Breaking with convention(s)

I thought I was unshockable, but the news that there were 15,000 accredited journalists at the DNC took me aback. It leads one to ask: where’s the value they add? The answer is: nowhere. This was brought home very forcibly when I was able to watch Bill Clinton’s entire speech on YouTube — and then compare it with the little soundbitten excerpts relayed by the mainstream TV channels. Now that I can see this stuff for myself, I don’t need media folks on extravagant per diems to ‘interpret’ it for me.

Jeff Jarvis feels the same and has written a great column on the subject. Sample:

Nothing happens at the conventions. They are carefully staged spin theatre. The only reason for all these journalists to travel to Denver and St Paul is ego. They feel important for being there and their publications feel important for sending them. But their bylines matter little to readers.

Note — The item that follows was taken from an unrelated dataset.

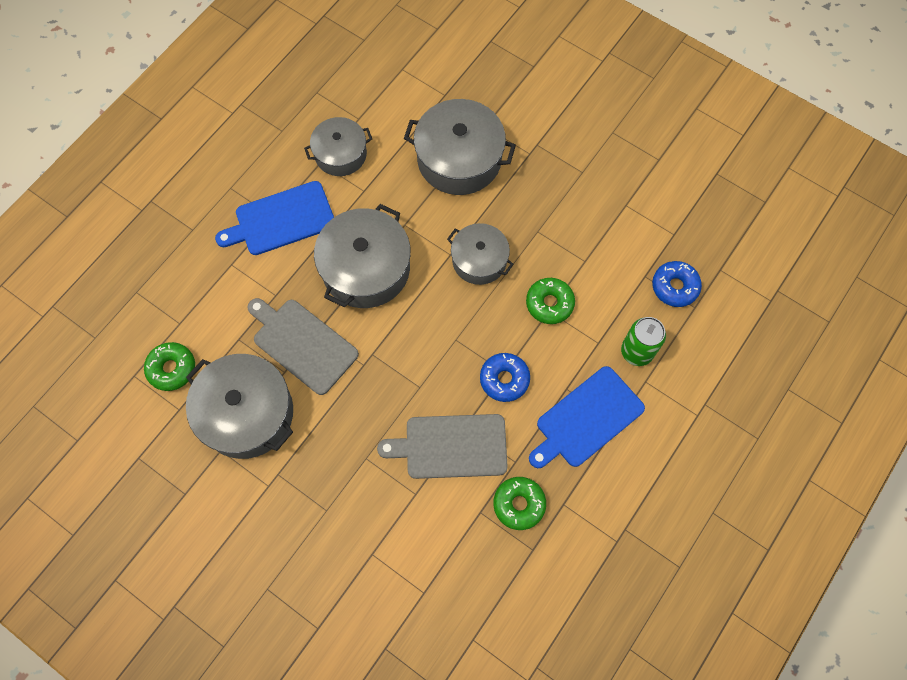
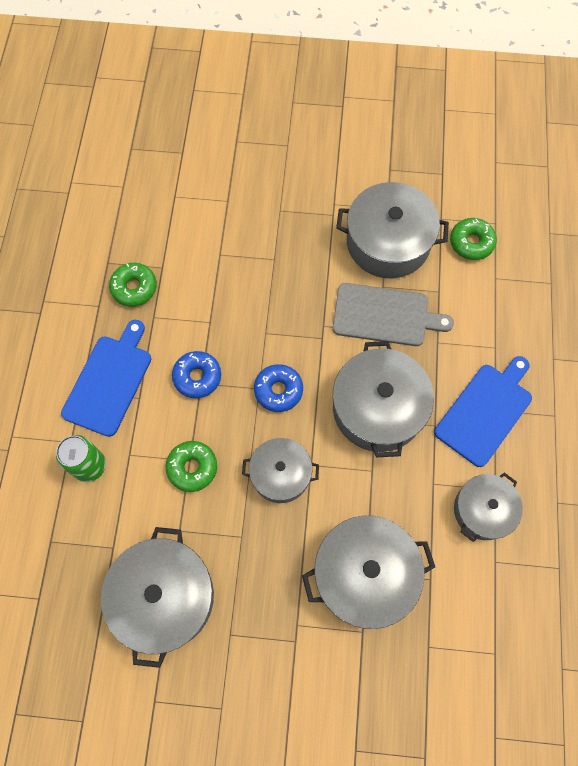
camera: 150 degrees right, 0 degrees up
grey cutting board [377,414,508,479] -> none
blue donut [652,261,702,307] -> blue donut moved to [254,364,303,412]
none -> grey pot [101,527,214,668]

We simply don’t need all their coverage of the conventions. Thanks to the internet anyone, anywhere, can read the best coverage of the top few news organisations. On Google News you’ll find thousands of articles devoted to the same stories, most telling us little we didn’t know or couldn’t have guessed. Go to YouTube or network sites and you can watch the speeches yourself.

Footnote: in the 1980s I covered some of the UK Party Conferences and observed, with astonishment, the size of the media contingent. The BBC, for example, usually sent about 120 people. And, in those days, most of the Corporation’s senior executives came down for a day or two to “sniff the air”, as it were (and stay in the most expensive hotels). It was ludicrous even then but conceivably could be justified because it was the only way of transmitting the proceedings to the public. But those days are gone.